Count the lines in the listing below that contain the word "Verifique" and report that number alone.

--- START ---

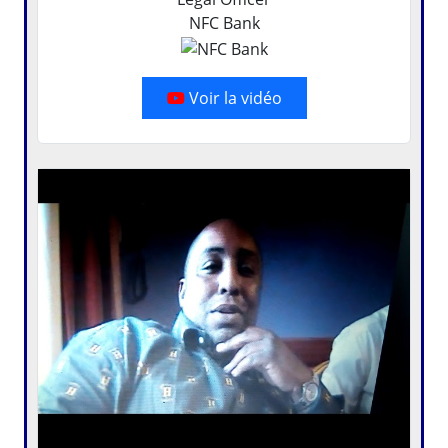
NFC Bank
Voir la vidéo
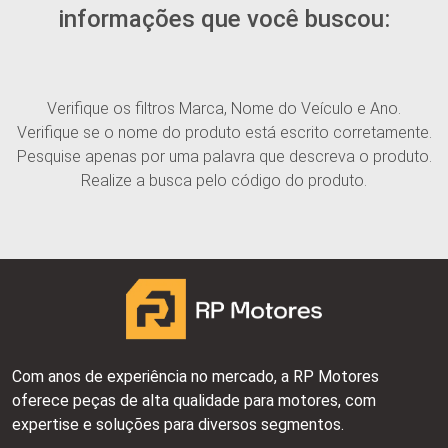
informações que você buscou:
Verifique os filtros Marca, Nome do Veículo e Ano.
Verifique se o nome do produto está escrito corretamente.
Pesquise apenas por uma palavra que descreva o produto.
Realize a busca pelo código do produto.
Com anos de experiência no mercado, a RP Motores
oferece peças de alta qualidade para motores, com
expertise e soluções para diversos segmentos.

--- END ---
--- START ---

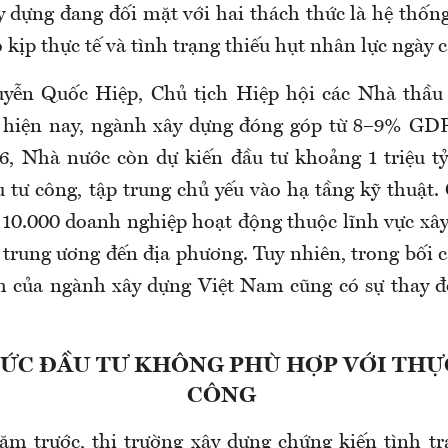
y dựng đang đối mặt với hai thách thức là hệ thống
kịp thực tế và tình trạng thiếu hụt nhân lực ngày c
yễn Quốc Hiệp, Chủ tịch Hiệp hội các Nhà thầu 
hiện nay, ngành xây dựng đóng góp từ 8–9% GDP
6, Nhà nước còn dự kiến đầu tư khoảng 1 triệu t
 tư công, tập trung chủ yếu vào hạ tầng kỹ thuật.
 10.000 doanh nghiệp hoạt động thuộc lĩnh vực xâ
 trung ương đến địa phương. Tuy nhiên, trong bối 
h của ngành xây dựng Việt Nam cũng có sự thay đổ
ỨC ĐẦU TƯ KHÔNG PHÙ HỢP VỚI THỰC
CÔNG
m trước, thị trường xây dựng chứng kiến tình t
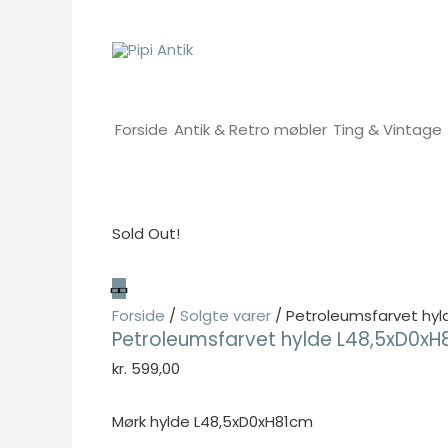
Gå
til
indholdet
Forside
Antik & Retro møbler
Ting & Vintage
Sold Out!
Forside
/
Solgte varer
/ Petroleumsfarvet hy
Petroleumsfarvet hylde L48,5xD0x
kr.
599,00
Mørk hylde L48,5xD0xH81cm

--- END ---
--- START ---

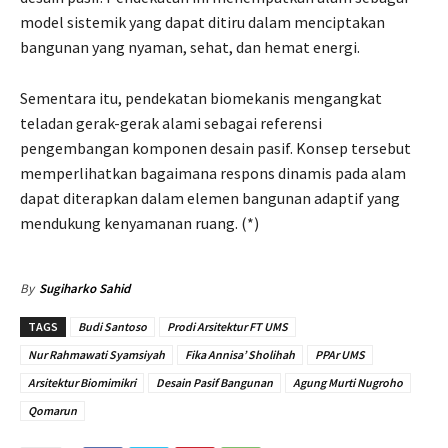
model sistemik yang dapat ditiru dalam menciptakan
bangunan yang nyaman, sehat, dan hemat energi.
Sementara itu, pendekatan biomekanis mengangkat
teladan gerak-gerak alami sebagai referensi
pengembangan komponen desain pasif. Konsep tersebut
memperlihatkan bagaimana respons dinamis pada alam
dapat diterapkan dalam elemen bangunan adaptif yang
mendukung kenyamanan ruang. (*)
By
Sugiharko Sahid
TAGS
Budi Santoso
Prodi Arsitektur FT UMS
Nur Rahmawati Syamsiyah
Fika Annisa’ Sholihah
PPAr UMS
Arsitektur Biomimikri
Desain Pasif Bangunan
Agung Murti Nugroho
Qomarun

--- END ---

Response below: 2